(AFP) El modelo argentino es ahora , la antítesis del gobierno de centroizquierda 100 días atrás, al realinear el presidente Mauricio Macri al país con las grandes potencias, sin disipar aún las dudas sobre la angustia social por la caída de ingresos.

Un reparo de consultoras internacionales cuando Macri asumió la presidencia el 10 de diciembre, era si podría solucionar el pago a los fondos especulativos con un Congreso en la oposición. Pero en un gesto de moderación, los legisladores le están dando luz verde.

Macri arrasó enseguida con las restricciones cambiarias existentes y el peso se ha devaluado casi 35% desde que asumió, lo cual dañó los salarios de millones de trabajadores.

También reinaba escepticismo sobre su manejo del enojo social que causarían las medidas duras que golpearían los bolsillos ciudadanos: despidos en el sector público y privado, y una inflación en alza.
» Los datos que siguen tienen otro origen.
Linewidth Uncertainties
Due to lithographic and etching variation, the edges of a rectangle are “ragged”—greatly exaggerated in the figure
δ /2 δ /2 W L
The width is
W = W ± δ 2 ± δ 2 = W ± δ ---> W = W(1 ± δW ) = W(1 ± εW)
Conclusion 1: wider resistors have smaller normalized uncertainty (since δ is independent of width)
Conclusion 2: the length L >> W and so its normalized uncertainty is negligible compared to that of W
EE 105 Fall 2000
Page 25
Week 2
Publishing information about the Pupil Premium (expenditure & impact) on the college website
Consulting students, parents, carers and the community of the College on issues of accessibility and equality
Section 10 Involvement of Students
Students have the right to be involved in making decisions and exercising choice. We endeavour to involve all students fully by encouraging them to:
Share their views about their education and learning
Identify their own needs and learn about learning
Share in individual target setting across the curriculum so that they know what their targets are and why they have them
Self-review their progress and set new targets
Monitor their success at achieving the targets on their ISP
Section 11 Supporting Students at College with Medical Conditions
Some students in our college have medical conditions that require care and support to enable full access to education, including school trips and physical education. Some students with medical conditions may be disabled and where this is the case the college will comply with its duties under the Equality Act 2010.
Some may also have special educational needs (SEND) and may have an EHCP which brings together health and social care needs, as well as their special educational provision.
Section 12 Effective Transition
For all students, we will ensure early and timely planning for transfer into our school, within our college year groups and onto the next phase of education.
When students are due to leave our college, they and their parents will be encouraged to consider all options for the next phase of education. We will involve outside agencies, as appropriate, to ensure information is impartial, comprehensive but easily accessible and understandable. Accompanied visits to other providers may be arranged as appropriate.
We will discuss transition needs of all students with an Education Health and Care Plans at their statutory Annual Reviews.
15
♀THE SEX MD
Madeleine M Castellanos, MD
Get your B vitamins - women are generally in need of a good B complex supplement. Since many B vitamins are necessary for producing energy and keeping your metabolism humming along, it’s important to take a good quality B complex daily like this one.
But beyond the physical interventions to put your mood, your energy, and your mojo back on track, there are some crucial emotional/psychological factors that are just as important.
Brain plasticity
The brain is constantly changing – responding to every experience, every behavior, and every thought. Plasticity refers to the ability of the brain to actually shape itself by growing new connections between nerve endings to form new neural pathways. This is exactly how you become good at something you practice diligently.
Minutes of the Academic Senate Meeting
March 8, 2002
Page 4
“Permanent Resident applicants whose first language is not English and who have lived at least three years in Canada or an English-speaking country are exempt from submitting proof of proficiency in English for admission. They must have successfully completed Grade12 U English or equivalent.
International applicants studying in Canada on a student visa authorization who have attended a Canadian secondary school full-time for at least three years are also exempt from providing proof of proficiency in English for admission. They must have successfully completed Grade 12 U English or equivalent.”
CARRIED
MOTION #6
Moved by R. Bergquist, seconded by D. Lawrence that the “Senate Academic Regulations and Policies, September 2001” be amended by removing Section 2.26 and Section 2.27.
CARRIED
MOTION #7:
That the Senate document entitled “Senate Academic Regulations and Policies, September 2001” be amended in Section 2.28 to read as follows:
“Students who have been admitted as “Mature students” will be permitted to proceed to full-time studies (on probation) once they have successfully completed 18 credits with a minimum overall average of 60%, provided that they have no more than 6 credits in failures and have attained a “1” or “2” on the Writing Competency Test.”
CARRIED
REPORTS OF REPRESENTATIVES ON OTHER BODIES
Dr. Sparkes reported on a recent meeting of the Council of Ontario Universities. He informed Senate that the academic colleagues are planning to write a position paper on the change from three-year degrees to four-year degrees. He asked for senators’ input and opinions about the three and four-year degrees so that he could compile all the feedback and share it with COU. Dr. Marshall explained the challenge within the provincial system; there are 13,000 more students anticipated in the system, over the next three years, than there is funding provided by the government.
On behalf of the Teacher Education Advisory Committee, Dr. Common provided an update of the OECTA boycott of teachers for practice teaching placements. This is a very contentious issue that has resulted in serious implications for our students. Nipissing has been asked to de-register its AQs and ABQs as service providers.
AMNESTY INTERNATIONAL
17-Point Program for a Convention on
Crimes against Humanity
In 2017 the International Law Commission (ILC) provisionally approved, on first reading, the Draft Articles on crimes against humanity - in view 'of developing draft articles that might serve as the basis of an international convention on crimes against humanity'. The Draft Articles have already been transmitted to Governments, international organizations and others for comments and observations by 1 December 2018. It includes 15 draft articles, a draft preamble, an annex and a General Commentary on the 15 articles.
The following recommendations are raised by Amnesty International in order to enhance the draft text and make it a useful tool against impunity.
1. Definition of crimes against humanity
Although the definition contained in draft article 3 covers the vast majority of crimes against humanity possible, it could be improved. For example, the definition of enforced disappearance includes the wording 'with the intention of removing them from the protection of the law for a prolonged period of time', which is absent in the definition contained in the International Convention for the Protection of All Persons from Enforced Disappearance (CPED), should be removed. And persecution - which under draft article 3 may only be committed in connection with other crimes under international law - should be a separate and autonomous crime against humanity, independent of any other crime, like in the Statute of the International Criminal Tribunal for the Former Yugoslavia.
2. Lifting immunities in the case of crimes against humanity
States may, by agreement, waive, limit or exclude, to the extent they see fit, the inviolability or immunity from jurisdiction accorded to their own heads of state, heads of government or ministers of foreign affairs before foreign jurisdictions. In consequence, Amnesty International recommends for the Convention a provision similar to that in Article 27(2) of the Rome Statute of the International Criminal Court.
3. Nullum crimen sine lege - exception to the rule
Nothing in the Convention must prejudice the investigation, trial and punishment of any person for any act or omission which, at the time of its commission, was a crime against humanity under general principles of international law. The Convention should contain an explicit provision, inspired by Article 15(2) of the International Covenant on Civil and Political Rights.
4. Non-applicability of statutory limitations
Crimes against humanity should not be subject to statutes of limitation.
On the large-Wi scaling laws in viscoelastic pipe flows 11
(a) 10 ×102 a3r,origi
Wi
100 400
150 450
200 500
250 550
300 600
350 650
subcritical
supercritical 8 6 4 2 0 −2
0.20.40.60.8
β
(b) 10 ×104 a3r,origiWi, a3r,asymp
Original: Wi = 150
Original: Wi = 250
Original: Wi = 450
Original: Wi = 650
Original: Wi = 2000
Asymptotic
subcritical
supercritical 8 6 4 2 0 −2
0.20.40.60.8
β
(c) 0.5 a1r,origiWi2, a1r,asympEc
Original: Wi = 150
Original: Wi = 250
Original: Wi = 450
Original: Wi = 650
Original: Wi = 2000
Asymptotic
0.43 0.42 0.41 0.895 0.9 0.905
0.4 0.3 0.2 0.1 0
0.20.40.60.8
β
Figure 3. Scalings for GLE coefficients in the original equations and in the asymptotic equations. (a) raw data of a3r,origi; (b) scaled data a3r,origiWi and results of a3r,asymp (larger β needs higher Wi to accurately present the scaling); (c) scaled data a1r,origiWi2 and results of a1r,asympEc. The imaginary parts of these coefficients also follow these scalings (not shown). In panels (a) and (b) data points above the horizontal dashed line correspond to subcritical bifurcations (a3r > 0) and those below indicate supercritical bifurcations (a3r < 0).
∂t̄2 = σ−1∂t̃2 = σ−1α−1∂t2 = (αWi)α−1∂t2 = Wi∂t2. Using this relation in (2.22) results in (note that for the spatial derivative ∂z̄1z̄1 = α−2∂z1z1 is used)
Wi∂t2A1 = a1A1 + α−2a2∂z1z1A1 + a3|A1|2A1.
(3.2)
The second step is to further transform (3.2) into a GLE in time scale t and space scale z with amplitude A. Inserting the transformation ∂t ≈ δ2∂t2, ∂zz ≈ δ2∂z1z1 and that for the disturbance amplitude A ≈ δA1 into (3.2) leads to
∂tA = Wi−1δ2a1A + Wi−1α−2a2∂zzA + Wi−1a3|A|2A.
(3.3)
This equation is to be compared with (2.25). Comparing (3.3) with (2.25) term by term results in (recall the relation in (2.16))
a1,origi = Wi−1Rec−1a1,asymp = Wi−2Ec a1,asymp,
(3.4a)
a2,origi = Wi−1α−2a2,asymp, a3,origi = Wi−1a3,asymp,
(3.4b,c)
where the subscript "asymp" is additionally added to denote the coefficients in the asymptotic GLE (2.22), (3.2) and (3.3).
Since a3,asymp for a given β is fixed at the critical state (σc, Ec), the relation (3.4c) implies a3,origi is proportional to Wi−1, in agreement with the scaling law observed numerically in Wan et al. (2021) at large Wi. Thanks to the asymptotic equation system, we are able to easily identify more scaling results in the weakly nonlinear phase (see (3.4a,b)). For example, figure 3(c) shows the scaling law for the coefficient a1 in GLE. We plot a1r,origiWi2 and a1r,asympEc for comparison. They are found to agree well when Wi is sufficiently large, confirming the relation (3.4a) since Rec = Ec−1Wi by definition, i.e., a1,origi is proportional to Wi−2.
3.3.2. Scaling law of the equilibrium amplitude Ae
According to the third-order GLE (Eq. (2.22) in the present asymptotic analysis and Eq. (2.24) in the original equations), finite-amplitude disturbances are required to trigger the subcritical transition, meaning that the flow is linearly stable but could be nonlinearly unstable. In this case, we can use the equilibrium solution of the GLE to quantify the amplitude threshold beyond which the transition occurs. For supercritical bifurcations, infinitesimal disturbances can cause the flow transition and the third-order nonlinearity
EndeudarseEl Congreso está en proceso de aprobación de su preacuerdo para tomar fondos por US$ 12,500 millones para saldar deudas 'cash' a los vencedores del juicio en Nueva York.

La oposición se fracturó. Diputados del kirchnerismo de centroizquierda apoyaron la ley de pago y a ellos se sumaron otros gobernadores y legisladores.

"Los 100 días de Macri en economía, muestran coherencia con sus anuncios electorales y celeridad en la ejecución, en temas como el levantamiento del cepo (cambiario), la eliminación de las retenciones (al campo y las importaciones) y el acuerdo con los holdouts", dijo a la AFP Rosendo Fraga, consultor político.

En el 2015, el déficit fiscal fue de más de 5%. Ahora hay caída del consumo e inflación de más de 8% en los dos primeros meses del 2016. El pacto con los "buitres" crea las condiciones para que Argentina acceda a los mercados de crédito privados, apuntó Fraga.

También, arrancan elogios los giros en política exterior, sobre todo su acercamiento a Washington, en clara oposición al desinterés por alimentar ese vínculo de los expresidentes de centroizquierda Néstor y Cristina Kirchner (2003-2007; 2007-2015).

Pero el talón de Aquiles sigue siendo la inflación, un karma argentino que prometen bajar a un dígito pero que en 100 días parece más descontrolado que los dos últimos años.

AngustiaLo que el partido oficialista llamó "sinceramiento" económico, sus detractores lo consideraron "ajuste".

Macri encendió la polémica con la designación por decreto de emergencia de dos jueces en la Corte Suprema. Implementó un polémico protocolo policial contra cortes por manifestaciones, aunque la gente estaba cansada ya de esas protestas.

Macri tuvo marchas en su contra. Su ministro de Modernización revisó unos 64,000 contratos en la administración pública, cuya plantilla temporaria creció 50% en tres años, con lo cual tuvo huelgas como respuesta.

En plenas vacaciones de verano austral, hubo al menos una protesta por semana por despidos en el sector cultural, ruptura de contratos temporales en distintas instituciones oficiales, detención de la reconocida líder social Milagro Sala, e incluso concentraciones en apoyo a periodistas identificados con el kirchnerismo que salieron del aire en la televisión y la radio acusando presiones del nuevo gobierno.

"La situación de los precios sigue siendo preocupante porque el gobierno no consigue mostrar de forma contundente cuál es el camino para combatir la inflación, y eso tiene que ver con su falta de voluntad de poner de manifiesto los costos reales de la estrategia elegida", señaló Matías Tombolini, economista y profesor en la Universidad de Buenos Aires.

El gobierno espera cerrar el 2016 con una inflación entre 20 y 25%, pero consultoras privadas prevén que será difícil y que superaría el 30%.

La consultora Tendencias Económicas y Financieras, apuntó que se han perdido 107,000 empleos entre el sector público y privado en el 2016.

Errores y desafíosHay dos falencias de estos primeros 100 días con los que han coincidido incluso partidarios de Macri. Hay lentitud en restaurar las estadísticas de inflación, desempleo y otras en el estatal Indec.

Luego, eliminó impuestos a las exportaciones mineras, tras hacer lo mismo con el campo y bajar de 35% a 30% los derechos sobre la rentable soja.

"Entre lo peor de la política económica en los primeros 100 días de gobierno, fue el manejo de la normalización del Indec. Es evidente que se cursó una crisis que podría haberse evitado", destacó Tombolini.

"Mientras que la quita de retenciones al sector minero sin anuncios de inversiones que licúen el evidente costo político de dicha medida, generó un ruido innecesario", agregó.

Fraga considera que la inflación es un problema muy relevante en lo económico, pero el gran desafío de Macri ahora pasa antes por lo político-institucional: generar la coalición política que le de gobernabilidad y en el marco de las reglas de la división de poderes.